The Secret Law That Governs The Markets

 

By Boris Schlossberg

In one of the best investment columns written this year titled "How to Make Volatility Your B-" Josh Brown goes through the step by step process of dollar cost averaging demonstrating why it is the single greatest investment strategy ever created. Brown shows how consistent and steady buying of an equity index will beat any hedge fund return anywhere, anytime.

The idea is that some of your capital will have massive double digit returns as you scoop up assets at firesale prices and some of your capital will have average returns and some of the capital may even have negative returns as you pay up during market rallies but the overall value of your holdings will almost certainly rise over any 10 year period of time. The only way that this strategy would fail is if stocks slowly but surely drifted to zero over a 10 year period in which case you probably would have much bigger issues to worry about. As long as equities have an upward drift you simply can't do better as an investor than dollar cost averaging into the index.

The dollar cost averaging strategy of success relies on two factors -- the natural upward drift of equity markets and the much more important idea of the law of large numbers. The law of large numbers simply says that outcomes will almost always reach their expected end, as long as you have enough samples. For example if you flipped a quarter 3 times in a row chances are good that you could get all heads or all tails. In fact 12% of the time that's exactly what would happen. Does that mean that the coin is rigged? No. It just means your sample size is very small and highly biased. Flip the same coin 1000 times and the probability that heads or tails will fall within a few basis points of 50% are almost assured. Do it 10,000 times and they are practically guaranteed.

The law of large numbers is an amazing principle. It essentially tells you all need to know about how to get rich. Just chop up risk into tiny little pieces and take many ( hundreds or even thousands ) samples of that risk and over time you will be much wealthier than you are now. Of course this little mind experiment assumes that the risk you consider is actually worthy. For example if you dollar cost averaged gold for the past 50 years you would still be worth a lot of money ( if for no other reason that you would own a lot of gold!) but not nearly as much money as if you bought the S&P 500. Still even in that example you can see the power of this principle in action.That's why it always amazes me that traders routinely ignore this foundational idea of risk control. In fact I think that the primary reason why most lose money in the market is that they don't appreciate the power of the law of large numbers. The underlying concept behind the law is that you need to trade SMALL. There is actually some poetic irony in that dynamic. You need to do a lot of trades in order to assure yourself of long term success and the reason you need to trade trade small is precisely because you need to be able to withstand the bad runs that will inevitably occur.

The first thing that I do in order to improve a trader's performance is to make them trade so small that it seems almost miniscule. Frankly it almost doesn't matter what system they trade, reducing size has an instant and dramatic impact on performance. They stop panicking and execute the strategies much more effectively. Marry the law of large numbers with a sound trading algorithm and you have nearly a full proof recipe for success.
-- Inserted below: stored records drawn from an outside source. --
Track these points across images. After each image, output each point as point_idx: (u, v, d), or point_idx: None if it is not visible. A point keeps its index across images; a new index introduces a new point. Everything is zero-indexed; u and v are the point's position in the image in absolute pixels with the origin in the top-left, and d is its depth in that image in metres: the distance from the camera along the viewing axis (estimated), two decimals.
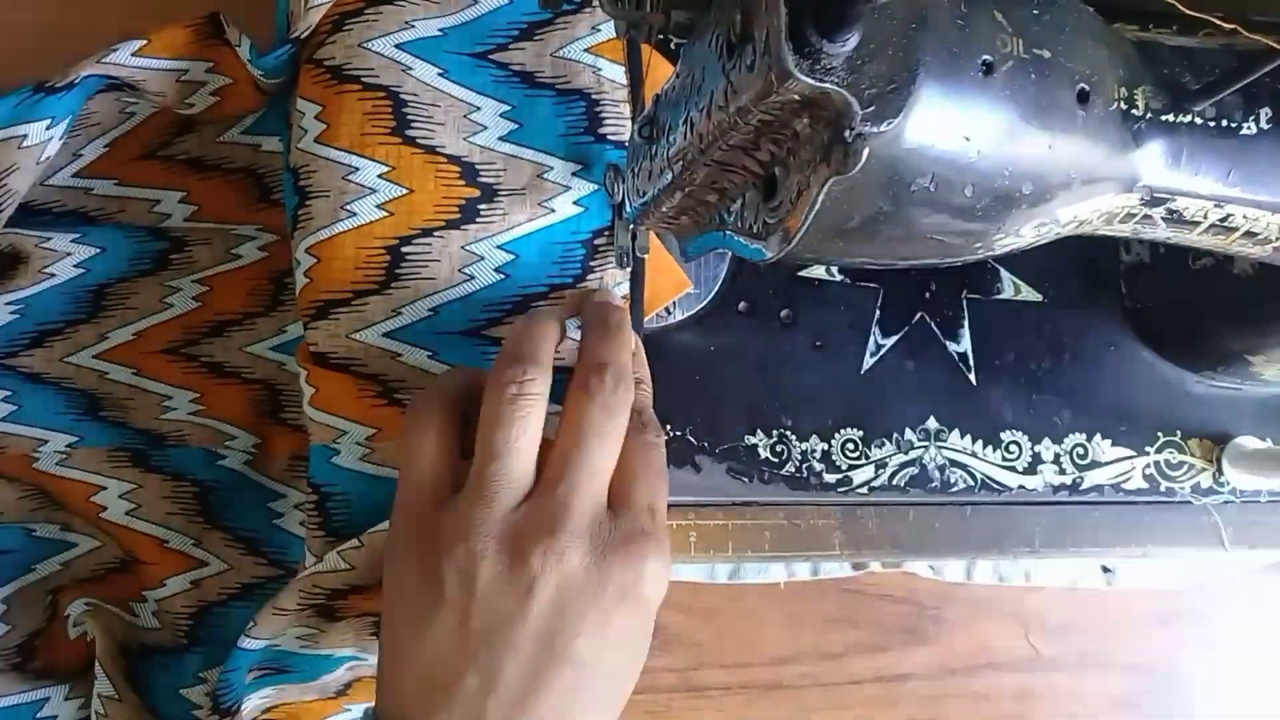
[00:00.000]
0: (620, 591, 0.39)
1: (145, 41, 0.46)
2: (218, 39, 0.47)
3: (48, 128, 0.45)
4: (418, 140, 0.47)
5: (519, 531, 0.39)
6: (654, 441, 0.43)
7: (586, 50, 0.49)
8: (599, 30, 0.49)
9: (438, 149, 0.47)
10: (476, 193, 0.48)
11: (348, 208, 0.46)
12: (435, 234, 0.47)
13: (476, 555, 0.39)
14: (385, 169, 0.47)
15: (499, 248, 0.48)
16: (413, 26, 0.48)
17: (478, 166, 0.48)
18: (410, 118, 0.47)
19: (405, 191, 0.47)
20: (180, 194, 0.53)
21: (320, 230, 0.47)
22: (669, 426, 0.49)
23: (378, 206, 0.47)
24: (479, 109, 0.48)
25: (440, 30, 0.48)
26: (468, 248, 0.47)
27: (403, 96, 0.47)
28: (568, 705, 0.39)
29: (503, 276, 0.48)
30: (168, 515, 0.52)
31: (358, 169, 0.47)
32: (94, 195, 0.53)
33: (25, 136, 0.45)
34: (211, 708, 0.46)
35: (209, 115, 0.51)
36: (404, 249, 0.47)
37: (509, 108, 0.48)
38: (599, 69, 0.49)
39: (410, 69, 0.48)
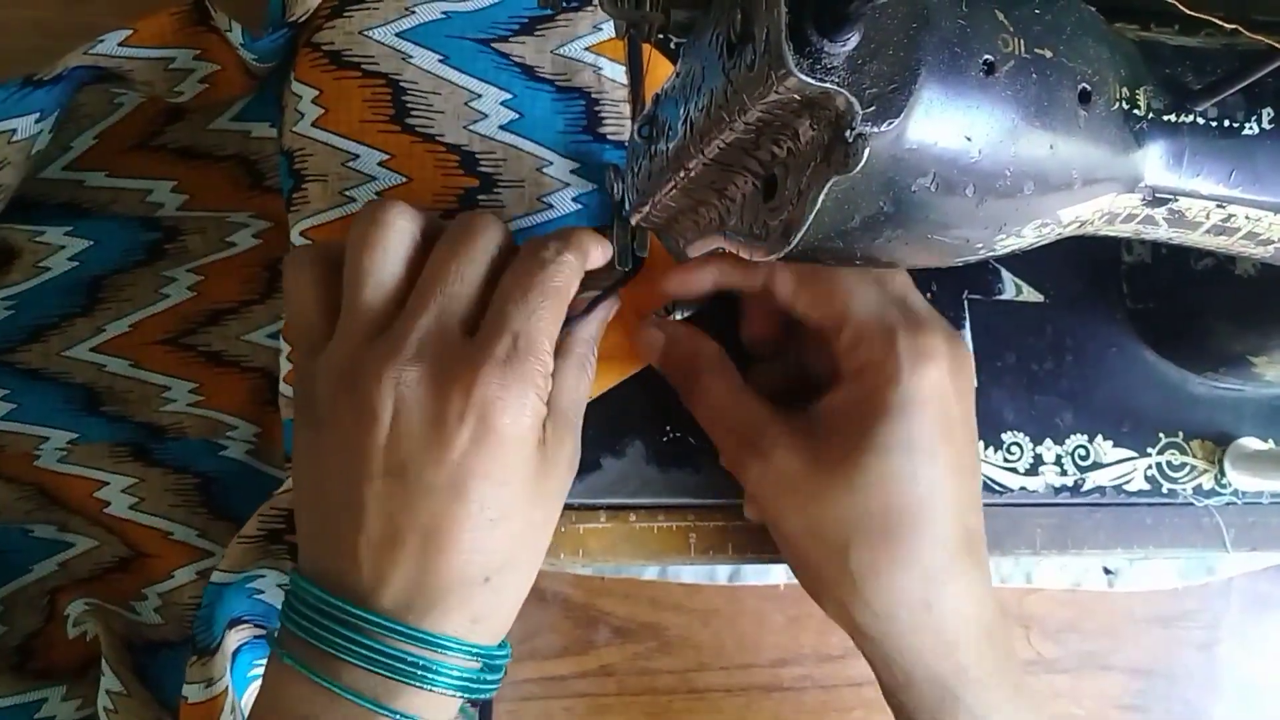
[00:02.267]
0: (460, 417, 0.37)
1: (131, 31, 0.46)
2: (204, 25, 0.47)
3: (36, 121, 0.45)
4: (417, 129, 0.47)
5: (366, 358, 0.38)
6: (547, 259, 0.40)
7: (587, 49, 0.49)
8: (600, 29, 0.49)
9: (437, 138, 0.48)
10: (476, 182, 0.48)
11: (347, 193, 0.47)
12: None
13: (330, 390, 0.38)
14: (385, 156, 0.47)
15: None
16: (414, 12, 0.48)
17: (477, 156, 0.48)
18: (410, 106, 0.47)
19: (405, 180, 0.47)
20: (172, 183, 0.53)
21: (317, 214, 0.47)
22: (668, 427, 0.49)
23: (377, 194, 0.47)
24: (480, 96, 0.48)
25: (444, 14, 0.48)
26: None
27: (402, 84, 0.47)
28: (438, 538, 0.37)
29: None
30: (171, 508, 0.52)
31: (358, 156, 0.47)
32: (86, 187, 0.53)
33: (14, 131, 0.45)
34: (193, 648, 0.46)
35: (198, 103, 0.51)
36: None
37: (510, 96, 0.48)
38: (599, 68, 0.49)
39: (410, 57, 0.48)
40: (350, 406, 0.38)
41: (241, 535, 0.46)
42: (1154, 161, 0.36)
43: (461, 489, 0.37)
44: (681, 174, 0.36)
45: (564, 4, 0.49)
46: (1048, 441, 0.53)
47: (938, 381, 0.41)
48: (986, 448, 0.52)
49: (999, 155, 0.32)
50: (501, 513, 0.38)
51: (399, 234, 0.40)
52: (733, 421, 0.45)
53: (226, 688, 0.46)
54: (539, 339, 0.38)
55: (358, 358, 0.38)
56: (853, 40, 0.28)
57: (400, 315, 0.39)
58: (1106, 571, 0.60)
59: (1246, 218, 0.38)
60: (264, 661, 0.49)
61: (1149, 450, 0.54)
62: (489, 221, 0.40)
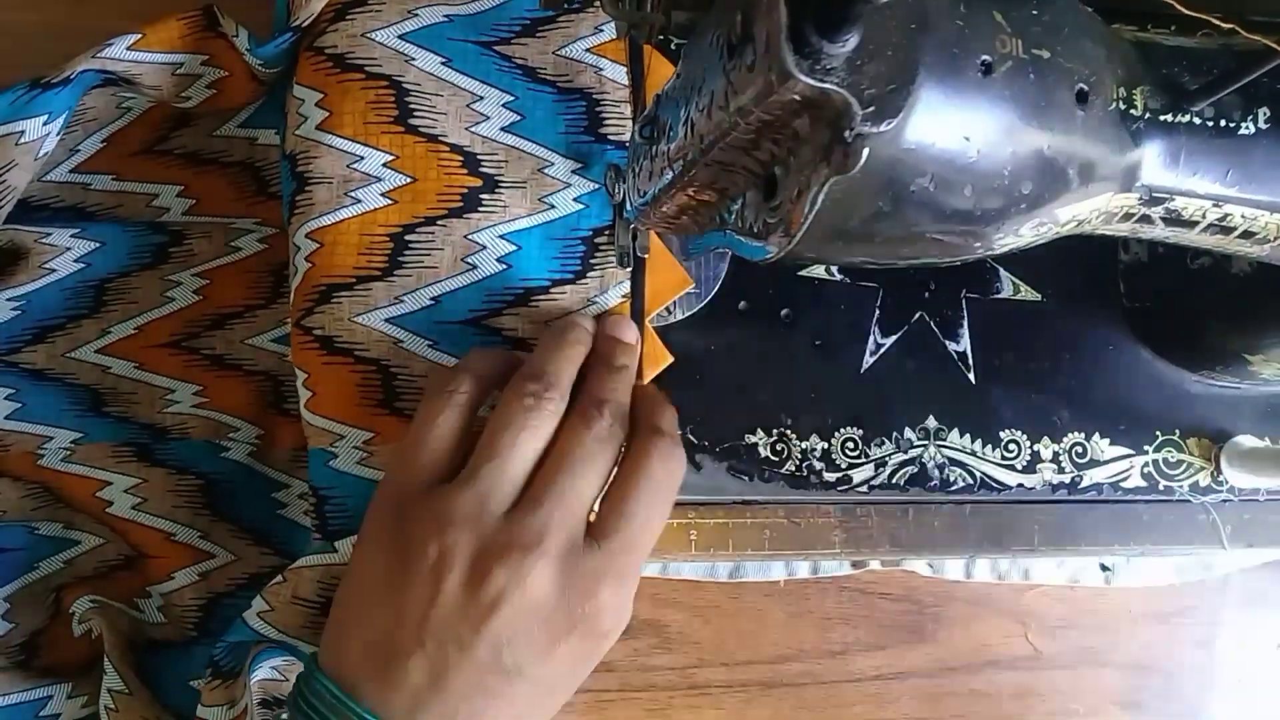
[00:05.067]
0: (572, 622, 0.40)
1: (140, 35, 0.46)
2: (213, 31, 0.47)
3: (44, 124, 0.46)
4: (420, 129, 0.47)
5: (494, 542, 0.40)
6: (654, 467, 0.43)
7: (589, 50, 0.49)
8: (601, 30, 0.49)
9: (440, 138, 0.48)
10: (479, 182, 0.48)
11: (352, 194, 0.47)
12: (438, 222, 0.47)
13: (450, 553, 0.40)
14: (390, 157, 0.47)
15: (501, 237, 0.48)
16: (416, 15, 0.48)
17: (480, 156, 0.48)
18: (413, 107, 0.47)
19: (409, 180, 0.47)
20: (178, 188, 0.53)
21: (323, 216, 0.47)
22: None
23: (382, 194, 0.47)
24: (482, 98, 0.48)
25: (446, 17, 0.48)
26: (470, 237, 0.47)
27: (405, 86, 0.47)
28: (505, 714, 0.40)
29: (505, 267, 0.48)
30: (173, 509, 0.52)
31: (362, 157, 0.47)
32: (92, 190, 0.53)
33: (23, 133, 0.45)
34: (213, 672, 0.46)
35: (205, 109, 0.51)
36: (407, 237, 0.47)
37: (512, 98, 0.49)
38: (601, 69, 0.49)
39: (413, 59, 0.48)
40: (470, 580, 0.39)
41: (297, 596, 0.46)
42: (1151, 161, 0.36)
43: (543, 678, 0.40)
44: (682, 174, 0.36)
45: (565, 5, 0.49)
46: (1045, 439, 0.53)
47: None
48: (985, 445, 0.52)
49: (997, 155, 0.33)
50: (556, 686, 0.42)
51: (551, 421, 0.42)
52: None
53: (247, 705, 0.47)
54: (648, 547, 0.42)
55: (492, 537, 0.40)
56: (852, 41, 0.28)
57: (531, 505, 0.41)
58: (1104, 568, 0.61)
59: (1243, 216, 0.39)
60: (274, 661, 0.49)
61: (1146, 448, 0.54)
62: (618, 434, 0.43)
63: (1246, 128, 0.37)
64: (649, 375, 0.50)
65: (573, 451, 0.42)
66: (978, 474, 0.53)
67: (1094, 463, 0.53)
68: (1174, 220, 0.39)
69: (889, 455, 0.53)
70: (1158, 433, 0.54)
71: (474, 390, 0.44)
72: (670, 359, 0.50)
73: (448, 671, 0.39)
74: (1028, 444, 0.53)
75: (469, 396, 0.43)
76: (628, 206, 0.44)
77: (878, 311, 0.53)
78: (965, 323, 0.53)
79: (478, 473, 0.41)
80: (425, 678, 0.39)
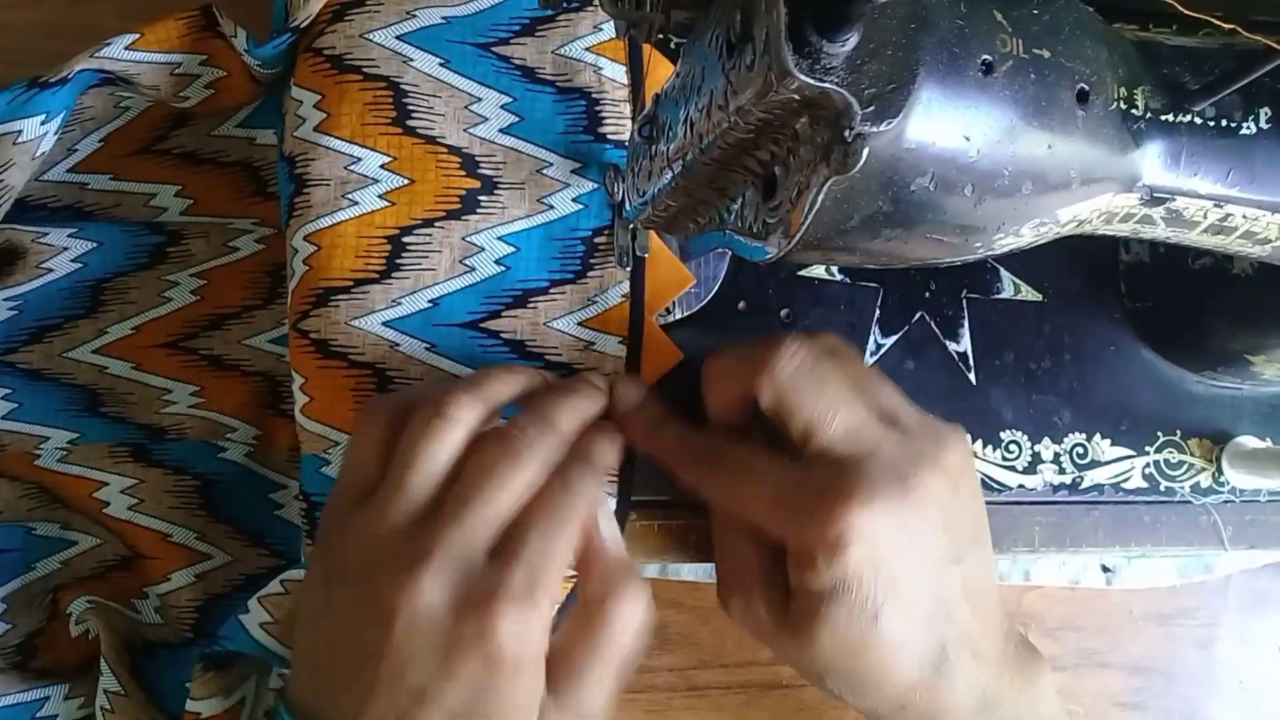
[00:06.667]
0: (467, 647, 0.38)
1: (138, 35, 0.46)
2: (211, 31, 0.47)
3: (42, 123, 0.45)
4: (418, 131, 0.47)
5: (387, 557, 0.39)
6: (575, 486, 0.41)
7: (588, 49, 0.49)
8: (601, 29, 0.49)
9: (438, 139, 0.48)
10: (477, 184, 0.48)
11: (349, 197, 0.47)
12: (436, 224, 0.47)
13: (351, 569, 0.40)
14: (387, 159, 0.47)
15: (499, 239, 0.48)
16: (415, 16, 0.48)
17: (478, 158, 0.48)
18: (411, 108, 0.47)
19: (407, 182, 0.47)
20: (176, 188, 0.53)
21: (321, 218, 0.47)
22: None
23: (380, 196, 0.47)
24: (480, 100, 0.48)
25: (444, 18, 0.48)
26: (468, 239, 0.47)
27: (403, 87, 0.47)
28: None
29: (503, 269, 0.48)
30: (170, 509, 0.52)
31: (360, 159, 0.47)
32: (90, 190, 0.53)
33: (20, 132, 0.45)
34: (204, 665, 0.46)
35: (203, 108, 0.51)
36: (405, 239, 0.47)
37: (510, 100, 0.48)
38: (600, 68, 0.49)
39: (411, 60, 0.48)
40: (367, 599, 0.39)
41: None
42: (1152, 161, 0.36)
43: (455, 706, 0.39)
44: (681, 174, 0.36)
45: (564, 4, 0.49)
46: (1046, 440, 0.53)
47: (870, 558, 0.41)
48: (985, 446, 0.52)
49: (997, 155, 0.32)
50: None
51: (456, 429, 0.41)
52: (724, 560, 0.47)
53: (244, 697, 0.47)
54: (553, 571, 0.40)
55: (386, 548, 0.39)
56: (852, 40, 0.28)
57: (430, 519, 0.40)
58: (1105, 569, 0.60)
59: (1244, 217, 0.39)
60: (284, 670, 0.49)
61: (1147, 448, 0.54)
62: (538, 452, 0.41)
63: (1248, 128, 0.37)
64: (658, 373, 0.50)
65: (477, 467, 0.41)
66: (978, 474, 0.53)
67: (1095, 463, 0.53)
68: (1175, 220, 0.39)
69: None
70: (1159, 433, 0.54)
71: (395, 411, 0.43)
72: (680, 355, 0.50)
73: (369, 695, 0.39)
74: (1028, 444, 0.53)
75: (388, 417, 0.43)
76: (627, 206, 0.44)
77: (878, 312, 0.53)
78: (966, 323, 0.53)
79: (380, 489, 0.41)
80: (353, 702, 0.39)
Don't believe me. Look at high frequency firms like Virtu that trade millions of shares per day 100 shares at a time and haven't had losing days in years. As an individual trader you don't need to mimic the hyperkinetic pace of HFT shops, but you do need to slice risk into tiny increments just like they do. It's truly unbelievable that the answer to 90% of our trading problems lies in size rather than strategy, yet so few traders take advantage of the key law that governs the markets.